● AIM OF THE EXERCISE
Without leaving out a single line, copy the records exactly.
[[ GIVEN RECORDS, beginning ]]
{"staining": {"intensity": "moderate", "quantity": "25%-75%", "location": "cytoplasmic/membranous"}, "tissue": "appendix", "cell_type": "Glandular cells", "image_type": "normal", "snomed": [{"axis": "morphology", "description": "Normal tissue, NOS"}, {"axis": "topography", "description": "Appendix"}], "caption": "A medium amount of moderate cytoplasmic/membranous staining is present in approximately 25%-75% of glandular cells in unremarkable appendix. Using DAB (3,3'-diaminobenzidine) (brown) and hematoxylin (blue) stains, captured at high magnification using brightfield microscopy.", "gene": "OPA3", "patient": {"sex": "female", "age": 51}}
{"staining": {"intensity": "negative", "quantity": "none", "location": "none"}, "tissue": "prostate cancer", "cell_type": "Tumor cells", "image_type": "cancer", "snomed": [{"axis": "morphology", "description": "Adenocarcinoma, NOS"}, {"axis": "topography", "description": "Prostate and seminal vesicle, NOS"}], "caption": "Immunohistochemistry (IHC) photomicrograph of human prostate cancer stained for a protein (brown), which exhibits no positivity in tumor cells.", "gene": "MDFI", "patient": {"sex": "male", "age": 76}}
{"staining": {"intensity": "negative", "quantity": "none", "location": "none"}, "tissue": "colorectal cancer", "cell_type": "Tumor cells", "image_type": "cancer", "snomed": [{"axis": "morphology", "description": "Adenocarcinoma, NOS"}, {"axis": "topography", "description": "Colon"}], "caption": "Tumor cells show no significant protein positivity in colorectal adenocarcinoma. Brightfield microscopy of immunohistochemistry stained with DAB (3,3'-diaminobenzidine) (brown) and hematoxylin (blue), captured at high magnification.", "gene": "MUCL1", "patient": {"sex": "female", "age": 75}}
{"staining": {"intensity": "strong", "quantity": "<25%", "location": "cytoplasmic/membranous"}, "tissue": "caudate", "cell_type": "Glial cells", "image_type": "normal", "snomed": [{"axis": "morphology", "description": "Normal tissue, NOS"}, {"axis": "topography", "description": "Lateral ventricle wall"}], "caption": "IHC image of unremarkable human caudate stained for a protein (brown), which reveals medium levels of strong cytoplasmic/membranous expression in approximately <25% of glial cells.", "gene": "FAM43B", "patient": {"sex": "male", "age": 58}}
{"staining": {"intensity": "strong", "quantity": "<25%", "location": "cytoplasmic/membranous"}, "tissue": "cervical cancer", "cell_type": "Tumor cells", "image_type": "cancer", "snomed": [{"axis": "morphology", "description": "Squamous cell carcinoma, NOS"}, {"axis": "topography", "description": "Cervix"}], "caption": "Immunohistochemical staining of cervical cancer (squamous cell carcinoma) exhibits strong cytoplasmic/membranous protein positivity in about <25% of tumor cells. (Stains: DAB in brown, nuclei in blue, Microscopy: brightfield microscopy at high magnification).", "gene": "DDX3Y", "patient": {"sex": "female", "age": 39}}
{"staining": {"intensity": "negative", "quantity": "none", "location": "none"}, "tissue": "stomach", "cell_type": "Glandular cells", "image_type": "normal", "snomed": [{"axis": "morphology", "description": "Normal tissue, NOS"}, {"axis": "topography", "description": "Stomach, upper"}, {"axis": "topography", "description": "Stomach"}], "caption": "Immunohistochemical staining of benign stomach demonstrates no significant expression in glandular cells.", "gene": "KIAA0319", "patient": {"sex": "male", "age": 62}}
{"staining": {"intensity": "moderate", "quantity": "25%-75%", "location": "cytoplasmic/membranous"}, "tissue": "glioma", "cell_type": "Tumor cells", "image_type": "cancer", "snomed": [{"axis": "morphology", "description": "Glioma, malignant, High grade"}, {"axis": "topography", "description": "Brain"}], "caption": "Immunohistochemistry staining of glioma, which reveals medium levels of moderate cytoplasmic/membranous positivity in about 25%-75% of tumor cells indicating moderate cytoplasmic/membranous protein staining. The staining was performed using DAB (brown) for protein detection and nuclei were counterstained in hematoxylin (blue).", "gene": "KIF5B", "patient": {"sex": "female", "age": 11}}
[[ GIVEN RECORDS, end ]]
● ANSWER SECTION
{"staining": {"intensity": "moderate", "quantity": "25%-75%", "location": "cytoplasmic/membranous"}, "tissue": "appendix", "cell_type": "Glandular cells", "image_type": "normal", "snomed": [{"axis": "morphology", "description": "Normal tissue, NOS"}, {"axis": "topography", "description": "Appendix"}], "caption": "A medium amount of moderate cytoplasmic/membranous staining is present in approximately 25%-75% of glandular cells in unremarkable appendix. Using DAB (3,3'-diaminobenzidine) (brown) and hematoxylin (blue) stains, captured at high magnification using brightfield microscopy.", "gene": "OPA3", "patient": {"sex": "female", "age": 51}}
{"staining": {"intensity": "negative", "quantity": "none", "location": "none"}, "tissue": "prostate cancer", "cell_type": "Tumor cells", "image_type": "cancer", "snomed": [{"axis": "morphology", "description": "Adenocarcinoma, NOS"}, {"axis": "topography", "description": "Prostate and seminal vesicle, NOS"}], "caption": "Immunohistochemistry (IHC) photomicrograph of human prostate cancer stained for a protein (brown), which exhibits no positivity in tumor cells.", "gene": "MDFI", "patient": {"sex": "male", "age": 76}}
{"staining": {"intensity": "negative", "quantity": "none", "location": "none"}, "tissue": "colorectal cancer", "cell_type": "Tumor cells", "image_type": "cancer", "snomed": [{"axis": "morphology", "description": "Adenocarcinoma, NOS"}, {"axis": "topography", "description": "Colon"}], "caption": "Tumor cells show no significant protein positivity in colorectal adenocarcinoma. Brightfield microscopy of immunohistochemistry stained with DAB (3,3'-diaminobenzidine) (brown) and hematoxylin (blue), captured at high magnification.", "gene": "MUCL1", "patient": {"sex": "female", "age": 75}}
{"staining": {"intensity": "strong", "quantity": "<25%", "location": "cytoplasmic/membranous"}, "tissue": "caudate", "cell_type": "Glial cells", "image_type": "normal", "snomed": [{"axis": "morphology", "description": "Normal tissue, NOS"}, {"axis": "topography", "description": "Lateral ventricle wall"}], "caption": "IHC image of unremarkable human caudate stained for a protein (brown), which reveals medium levels of strong cytoplasmic/membranous expression in approximately <25% of glial cells.", "gene": "FAM43B", "patient": {"sex": "male", "age": 58}}
{"staining": {"intensity": "strong", "quantity": "<25%", "location": "cytoplasmic/membranous"}, "tissue": "cervical cancer", "cell_type": "Tumor cells", "image_type": "cancer", "snomed": [{"axis": "morphology", "description": "Squamous cell carcinoma, NOS"}, {"axis": "topography", "description": "Cervix"}], "caption": "Immunohistochemical staining of cervical cancer (squamous cell carcinoma) exhibits strong cytoplasmic/membranous protein positivity in about <25% of tumor cells. (Stains: DAB in brown, nuclei in blue, Microscopy: brightfield microscopy at high magnification).", "gene": "DDX3Y", "patient": {"sex": "female", "age": 39}}
{"staining": {"intensity": "negative", "quantity": "none", "location": "none"}, "tissue": "stomach", "cell_type": "Glandular cells", "image_type": "normal", "snomed": [{"axis": "morphology", "description": "Normal tissue, NOS"}, {"axis": "topography", "description": "Stomach, upper"}, {"axis": "topography", "description": "Stomach"}], "caption": "Immunohistochemical staining of benign stomach demonstrates no significant expression in glandular cells.", "gene": "KIAA0319", "patient": {"sex": "male", "age": 62}}
{"staining": {"intensity": "moderate", "quantity": "25%-75%", "location": "cytoplasmic/membranous"}, "tissue": "glioma", "cell_type": "Tumor cells", "image_type": "cancer", "snomed": [{"axis": "morphology", "description": "Glioma, malignant, High grade"}, {"axis": "topography", "description": "Brain"}], "caption": "Immunohistochemistry staining of glioma, which reveals medium levels of moderate cytoplasmic/membranous positivity in about 25%-75% of tumor cells indicating moderate cytoplasmic/membranous protein staining. The staining was performed using DAB (brown) for protein detection and nuclei were counterstained in hematoxylin (blue).", "gene": "KIF5B", "patient": {"sex": "female", "age": 11}}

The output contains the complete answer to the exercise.